=== Section Start ===

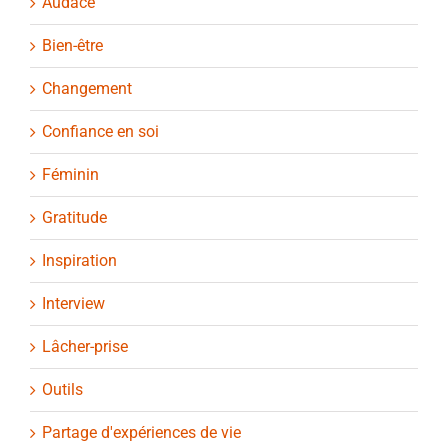
Audace
Bien-être
Changement
Confiance en soi
Féminin
Gratitude
Inspiration
Interview
Lâcher-prise
Outils
Partage d'expériences de vie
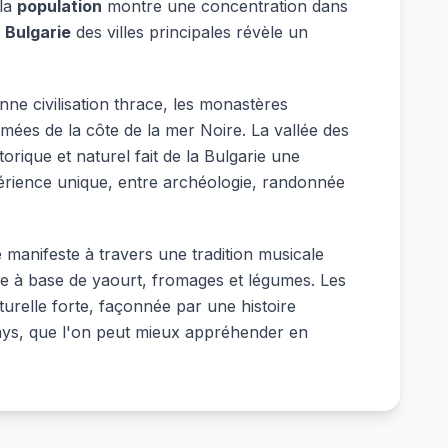
 la
population
montre une concentration dans
 Bulgarie
des villes principales révèle un
nne civilisation thrace, les monastères
mées de la côte de la mer Noire. La vallée des
rique et naturel fait de la Bulgarie une
rience unique, entre archéologie, randonnée
 manifeste à travers une tradition musicale
se à base de yaourt, fromages et légumes. Les
turelle forte, façonnée par une histoire
 pays, que l'on peut mieux appréhender en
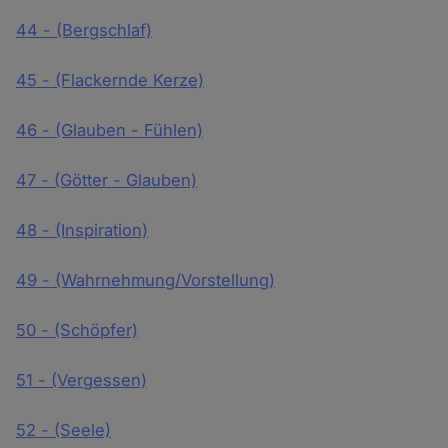
44 - (Bergschlaf)
45 - (Flackernde Kerze)
46 - (Glauben - Fühlen)
47 - (Götter - Glauben)
48 - (Inspiration)
49 - (Wahrnehmung/Vorstellung)
50 - (Schöpfer)
51 - (Vergessen)
52 - (Seele)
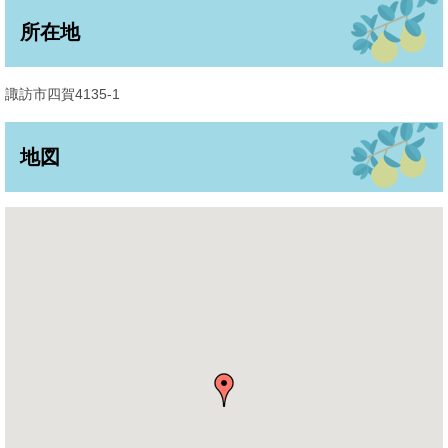
所在地
諏訪市四賀4135-1
地図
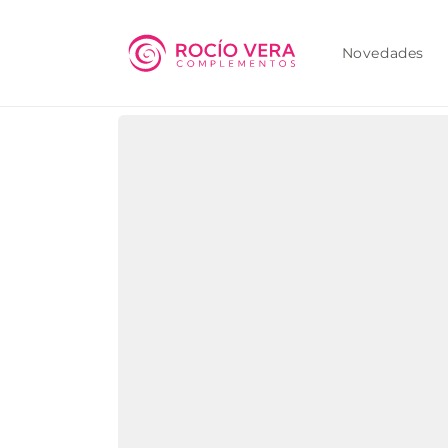
Ir
directamente
al contenido
Novedades
Ir
directamente
a la
información
del producto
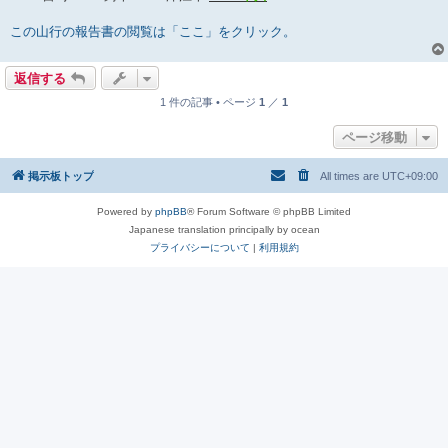
事
この山行の報告書の閲覧は「ここ」をクリック。
返信する
1 件の記事 • ページ
1
／
1
ページ移動
掲示板トップ
All times are
UTC+09:00
Powered by
phpBB
® Forum Software © phpBB Limited
Japanese translation principally by ocean
プライバシーについて
|
利用規約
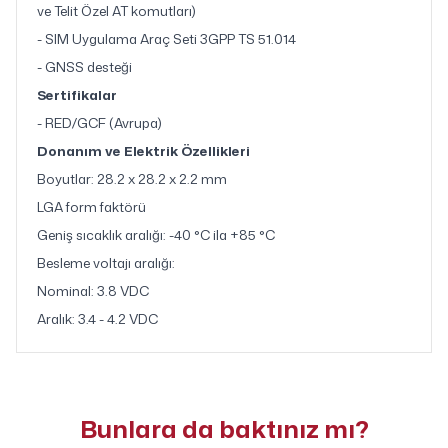
ve Telit Özel AT komutları)
- SIM Uygulama Araç Seti 3GPP TS 51.014
- GNSS desteği
Sertifikalar
- RED/GCF (Avrupa)
Donanım ve Elektrik Özellikleri
Boyutlar: 28.2 x 28.2 x 2.2 mm
LGA form faktörü
Geniş sıcaklık aralığı: -40 °C ila +85 °C
Besleme voltajı aralığı:
Nominal: 3.8 VDC
Aralık: 3.4 - 4.2 VDC
Bunlara da baktınız mı?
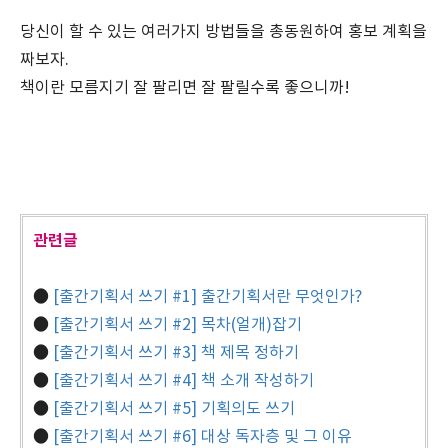
당신이 할 수 있는 여러가지 방법들을 총동원하여 홍보 계획을
짜보자.
책이란 모름지기 잘 팔리면 잘 팔릴수록 좋으니까!
관련글
●
[출간기획서 쓰기 #1] 출간기획서란 무엇인가?
●
[출간기획서 쓰기 #2] 목차(얼개)잡기
●
[출간기획서 쓰기 #3] 책 제목 정하기
●
[출간기획서 쓰기 #4] 책 소개 작성하기
●
[출간기획서 쓰기 #5] 기획의도 쓰기
●
[출간기획서 쓰기 #6] 대상 독자층 및 그 이유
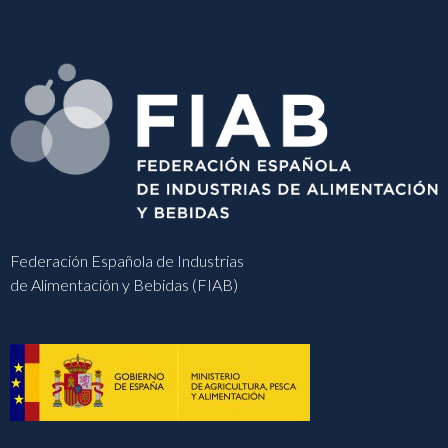
Federación Española de Industrias
de Alimentación y Bebidas (FIAB)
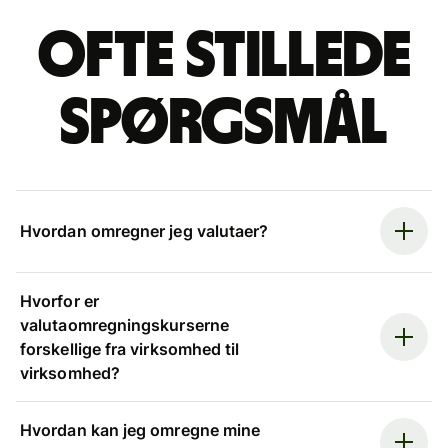
Ofte stillede
spørgsmål
Hvordan omregner jeg valutaer?
Hvorfor er
valutaomregningskurserne
forskellige fra virksomhed til
virksomhed?
Hvordan kan jeg omregne mine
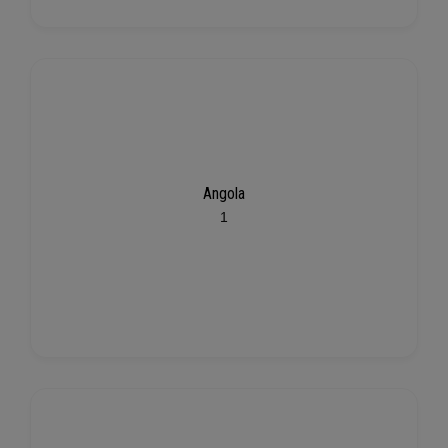
Angola
1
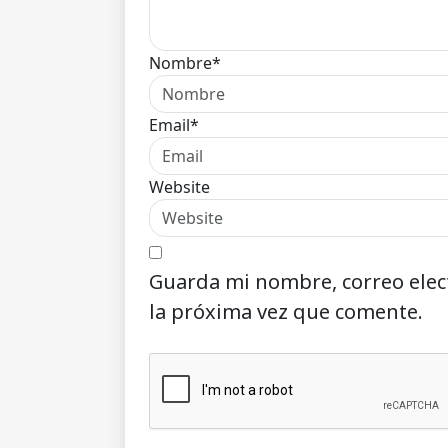
Nombre*
Email*
Website
Guarda mi nombre, correo elec
la próxima vez que comente.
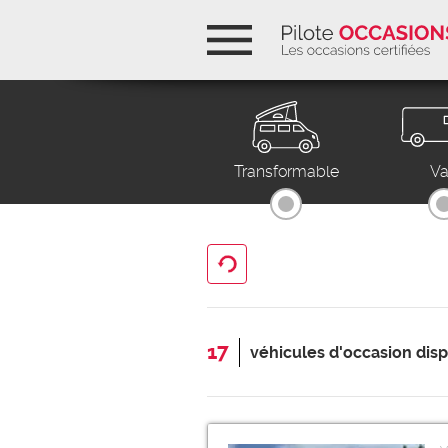
Pilote Occasions, les o
Ouvrir la navigation
Transformable
V
Tout ré-initialiser
17
véhicules d'occasion dis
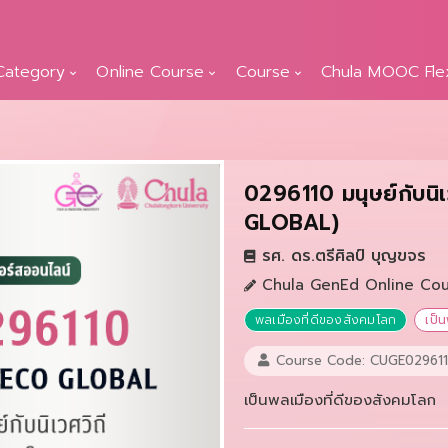
Category
Online Course
Course
Chula MOOC Fle
0296110 มนุษย์กับนิเ
GLOBAL)
ร​ศ. ดร.ตรีศิลป์ บุญขจร
Chula GenEd Online Co
พลเมืองที่ดีของสังคมโลก
เป็
Course Code: CUGE02961
เป็นพลเมืองที่ดีของสังคมโลก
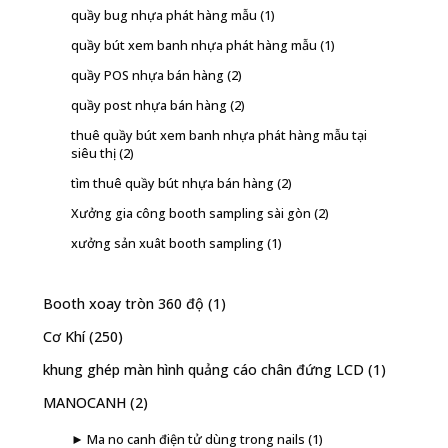
quầy bug nhựa phát hàng mẫu
(1)
quầy bút xem banh nhựa phát hàng mẫu
(1)
quầy POS nhựa bán hàng
(2)
quầy post nhựa bán hàng
(2)
thuê quầy bút xem banh nhựa phát hàng mẫu tại
siêu thị
(2)
tìm thuê quầy bút nhựa bán hàng
(2)
Xưởng gia công booth sampling sài gòn
(2)
xưởng sản xuât booth sampling
(1)
Booth xoay tròn 360 độ
(1)
Cơ Khí
(250)
khung ghép màn hình quảng cáo chân đứng LCD
(1)
MANOCANH
(2)
► Ma no canh điện tử dùng trong nails
(1)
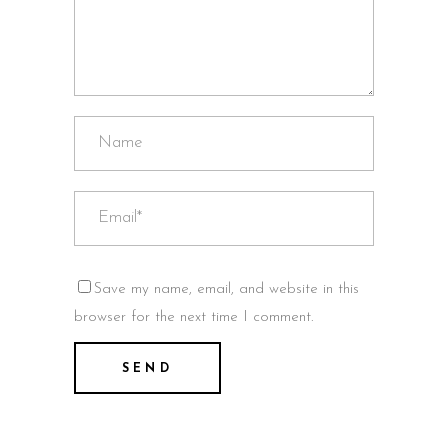
Save my name, email, and website in this
browser for the next time I comment.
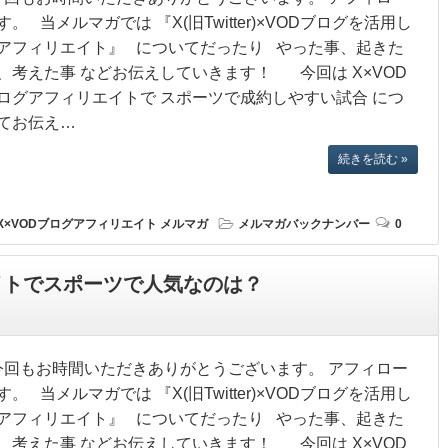
す。 当メルマガでは 『X(旧Twitter)×VODブログを活用し
アフィリエイト』 についてだったり やった事、起きた
、考えた事 などお伝えしていきます！ 今回は X×VOD
ログアフィリエイトで スポーツで成約しやすい試合 につ
てお伝え…
続きを読む »
X×VODブログアフィリエイト
メルマガ
メルマガバックナンバー
0
イトでスポーツで人気なのは？
回もお時間いただきありがとうございます。 アフィロー
す。 当メルマガでは 『X(旧Twitter)×VODブログを活用し
アフィリエイト』 についてだったり やった事、起きた
、考えた事 などお伝えしていきます！ 今回は X×VOD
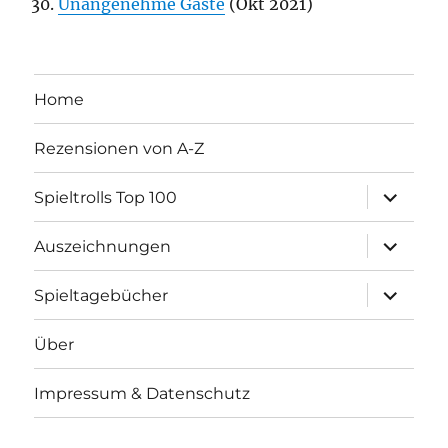
Unangenehme Gäste
(Okt 2021)
Home
Rezensionen von A-Z
Unterme
Spieltrolls Top 100
öffnen
Unterme
Auszeichnungen
öffnen
Unterme
Spieltagebücher
öffnen
Über
Impressum & Datenschutz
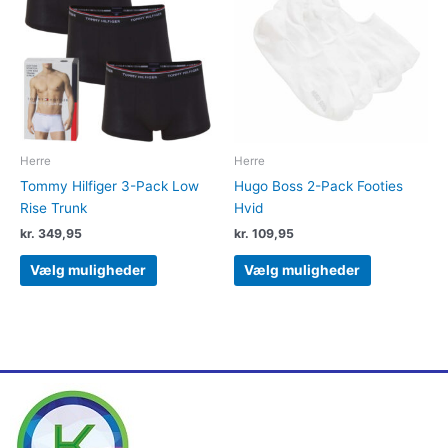
har
har
flere
flere
varianter.
varianter.
Mulighederne
Muligheder
kan
kan
vælges
vælges
på
på
varesiden
varesiden
Herre
Herre
Tommy Hilfiger 3-Pack Low
Hugo Boss 2-Pack Footies
Rise Trunk
Hvid
kr.
349,95
kr.
109,95
Vælg muligheder
Vælg muligheder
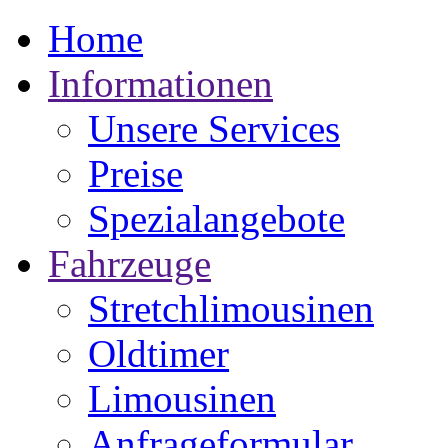
Home
Informationen
Unsere Services
Preise
Spezialangebote
Fahrzeuge
Stretchlimousinen
Oldtimer
Limousinen
Anfrageformular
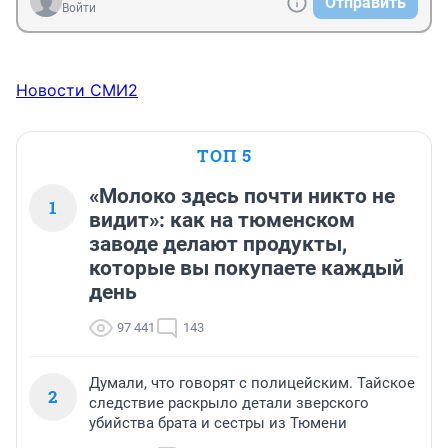
Отправить
Войти
Новости СМИ2
ТОП 5
«Молоко здесь почти никто не
1
видит»: как на тюменском
заводе делают продукты,
которые вы покупаете каждый
день
97 441
143
Думали, что говорят с полицейским. Тайское
2
следствие раскрыло детали зверского
убийства брата и сестры из Тюмени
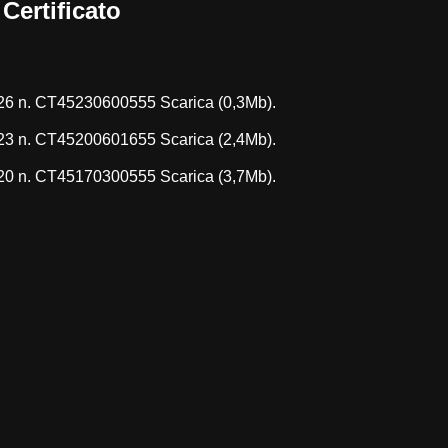
Certificato
2026 n. CT45230600555
Scarica
(0,3Mb).
2023 n. CT45200601655
Scarica
(2,4Mb).
2020 n. CT45170300555
Scarica
(3,7Mb).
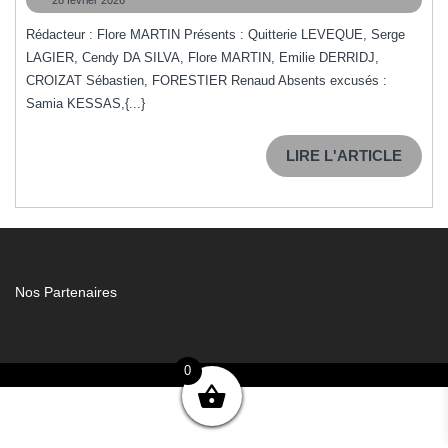
de
février
la
2026
Rédacteur : Flore MARTIN Présents : Quitterie LEVEQUE, Serge
LAGIER, Cendy DA SILVA, Flore MARTIN, Emilie DERRIDJ,
réunion
CROIZAT Sébastien, FORESTIER Renaud Absents excusés :
du
Samia KESSAS,{...}
24/02/2026
LIRE
LIRE L'ARTICLE
L'ART
Nos Partenaires
0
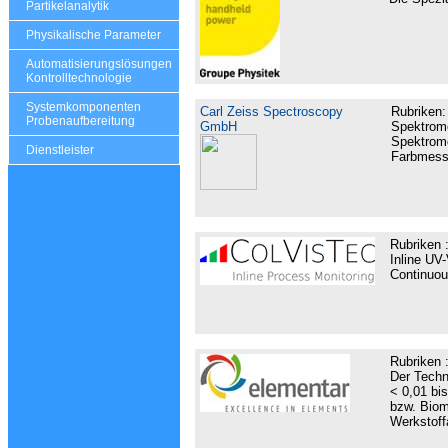
Partikelanalytik
Physikalische Parameter
Automatisierungslösungen
Kontrolltechnologie
Systemkomponenten
Carl Zeiss Spectroscopy
Rubriken
Probenaufbereitung
GmbH
Spektrome
Spektrome
Dienstleister
Farbmess
Rubriken 
Inline UV
Continuou
Rubriken 
Der Techn
< 0,01 bi
bzw. Biom
Werkstoffa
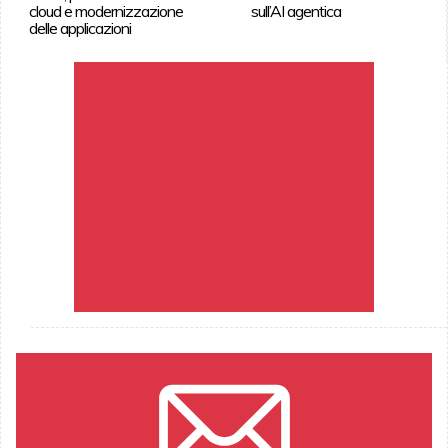
cloud e modernizzazione
sull’AI agentica
delle applicazioni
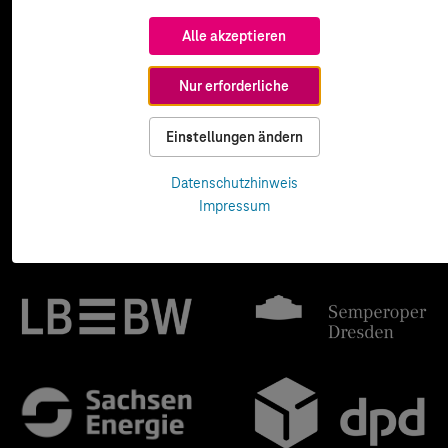
Alle akzeptieren
Nur erforderliche
Einstellungen ändern
Datenschutzhinweis
Impressum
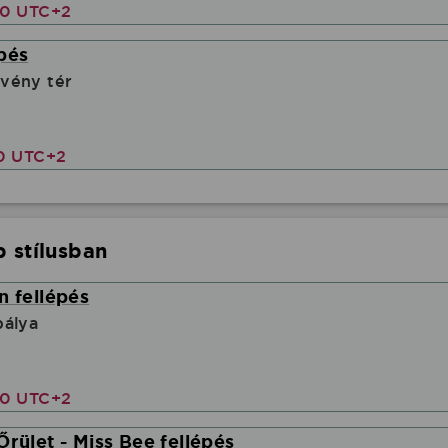
00 UTC+2
pés
vény tér
00 UTC+2
 stílusban
n fellépés
pálya
00 UTC+2
Őrület - Miss Bee fellépés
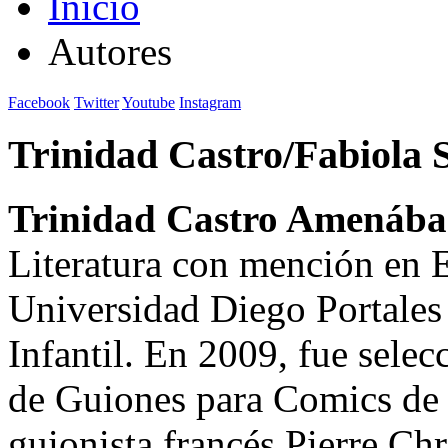
Inicio
Autores
Facebook
Twitter
Youtube
Instagram
Trinidad Castro/Fabiola 
Trinidad Castro Amenába
Literatura con mención en E
Universidad Diego Portales
Infantil. En 2009, fue selecc
de Guiones para Comics de 
guionista francés Pierre Chri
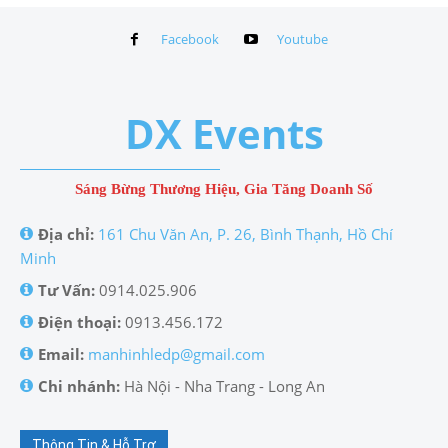
Facebook
Youtube
DX Events
Sáng Bừng Thương Hiệu, Gia Tăng Doanh Số
Địa chỉ:
161 Chu Văn An, P. 26, Bình Thạnh, Hồ Chí
Minh
Tư Vấn:
0914.025.906
Điện thoại:
0913.456.172
Email:
manhinhledp@gmail.com
Chi nhánh:
Hà Nội - Nha Trang - Long An
Thông Tin & Hỗ Trợ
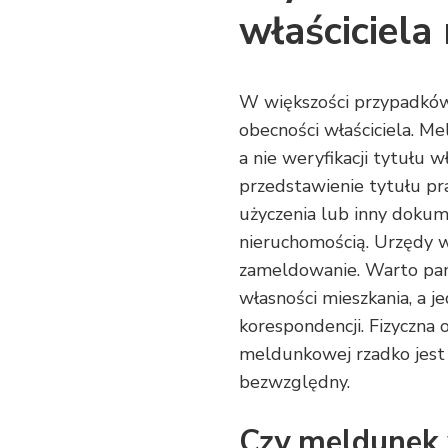
właściciela
W większości przypadków
obecności właściciela. M
a nie weryfikacji tytułu 
przedstawienie tytułu pr
użyczenia lub inny doku
nieruchomością. Urzędy 
zameldowanie. Warto pam
własności mieszkania, a j
korespondencji. Fizyczna
meldunkowej rzadko jest
bezwzględny.
Czy meldunek 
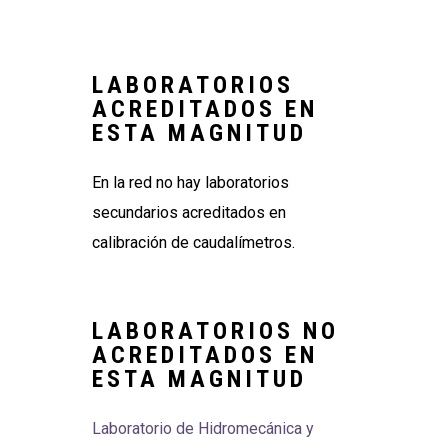
LABORATORIOS
ACREDITADOS EN
ESTA MAGNITUD
En la red no hay laboratorios
secundarios acreditados en
calibración de caudalímetros.
LABORATORIOS NO
ACREDITADOS EN
ESTA MAGNITUD
Laboratorio de Hidromecánica y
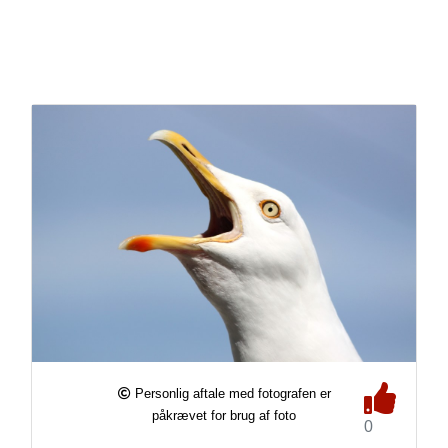
Personlig aftale med fotografen er
påkrævet for brug af foto
0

=== Section End ===

The string "fellépés" marks the lines to copy; report each of them from the data above.

n fellépés
Őrület - Miss Bee fellépés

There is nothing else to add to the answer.